Question

First of all, before anyone complains, I realize that within the perspective of theoretically perfect C++ code, the memory model is an implementation detail that I should not rely on. However, I'm favouring performance over discipline.

Here's the scenario: I have a region of address space which I've told the OS to back with a file of my choice - that is, the file is memory mapped. If my understanding of how VMMs typically work is correct, the OS may be quite lazy about the loading of pages into my mapping and may only do this when the page actually gets touched.

Normally I could ignore this detail, but in this particular case, I am sending the mapped data into a worker thread pool. If I just naively pass the worker a pointer to this buffer, there's a good chance the worker thread itself will be the one to hit a page fault when the page is first touched, and this will cause the worker to block until the page is physically loaded in by the VMM.

The design of the worker pool is such that it's very bad to have its threads blocking on I/O, whereas the thread sending in the job can tolerate being blocked. Therefore, I want to have my sender thread touch the mapping's page(s) first so that the page faults will block it instead.

(I understand that there's no guarantee that touching the page first will stop a subsequent page fault in the worker thread, but still the program will be optimal most of the time and correct all of the time.)

In x86 assembly language this would be trivial:

; get the page's address in ebx
mov al, Byte Ptr [ebx]

Unfortunately, it's not so simple in C or C++. A naive implementation would be simple:

char *pPage = ...;
char Dummy = *pPage;

But, this probably won't work because any self-respecting optimizer will realize that the code does nothing and simply omit it.

We could use inline assembly, but this may badly cripple the optimizer.
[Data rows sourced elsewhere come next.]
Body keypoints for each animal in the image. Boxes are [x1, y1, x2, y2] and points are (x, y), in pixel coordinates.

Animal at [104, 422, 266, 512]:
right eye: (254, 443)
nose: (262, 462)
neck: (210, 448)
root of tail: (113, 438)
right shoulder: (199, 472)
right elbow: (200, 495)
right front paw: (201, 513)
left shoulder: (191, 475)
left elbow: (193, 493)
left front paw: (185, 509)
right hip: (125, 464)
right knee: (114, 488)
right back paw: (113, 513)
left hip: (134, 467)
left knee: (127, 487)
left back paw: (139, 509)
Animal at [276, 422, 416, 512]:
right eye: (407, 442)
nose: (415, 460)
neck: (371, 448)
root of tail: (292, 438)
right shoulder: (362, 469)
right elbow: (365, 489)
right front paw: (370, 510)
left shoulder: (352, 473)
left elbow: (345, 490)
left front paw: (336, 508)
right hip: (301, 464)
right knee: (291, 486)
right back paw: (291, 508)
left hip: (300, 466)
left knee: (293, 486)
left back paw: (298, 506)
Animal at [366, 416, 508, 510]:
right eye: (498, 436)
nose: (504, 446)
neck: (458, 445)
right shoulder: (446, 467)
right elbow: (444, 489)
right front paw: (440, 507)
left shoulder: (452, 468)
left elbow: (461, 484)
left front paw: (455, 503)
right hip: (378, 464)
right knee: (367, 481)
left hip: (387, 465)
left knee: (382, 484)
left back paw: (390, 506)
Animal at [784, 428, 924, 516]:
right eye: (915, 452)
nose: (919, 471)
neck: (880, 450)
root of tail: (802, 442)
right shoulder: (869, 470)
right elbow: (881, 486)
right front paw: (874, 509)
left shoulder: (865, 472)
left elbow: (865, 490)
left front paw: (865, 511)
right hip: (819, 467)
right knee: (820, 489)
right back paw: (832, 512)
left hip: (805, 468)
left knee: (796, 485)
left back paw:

We could call an assembly language function to do it but then we have (admittedly small) function call overhead needlessly.

We could instead make Dummy an externally-visible variable, which would work, because the compiler couldn't assume the assignment to be meaningless. However, this could seriously degrade performance in multi-core systems by causing contention over the CPU cache line holding Dummy. (Not to mention, we waste that cache line and access.)

I also thought of doing this:

char volatile *pPage = ...;
char Dummy = *pPage;

I know the volatile keyword makes two guarantees:

  • The compiler won't reorder accesses; and

  • The compiler won't assume the value will be identical between successive reads.

However, this does not seem to guarantee that the compiler will read the value even if it doesn't need it.

Any ideas?

Was it helpful?

Solution

volatile is guaranteed to perform a memory access by definition, so a simple solution would be exactly what you suggested:

volatile char *prefetch_me = ...;
(void)*prefetch_me;

However if you want to touch multiple pages in a (potentially) more efficient manner (and you're running on a *ix system) then look at madvise(), specifically the MADV_WILLNEED and/or MADV_SEQUENTIAL. From the man page:

  • MADV_WILLNEED - Expect access in the near future. (Hence, it might be a good idea to read some pages ahead.)
  • MADV_SEQUENTIAL - Expect page references in sequential order. (Hence, pages in the given range can be aggressively read ahead, and may be freed soon after they are accessed.)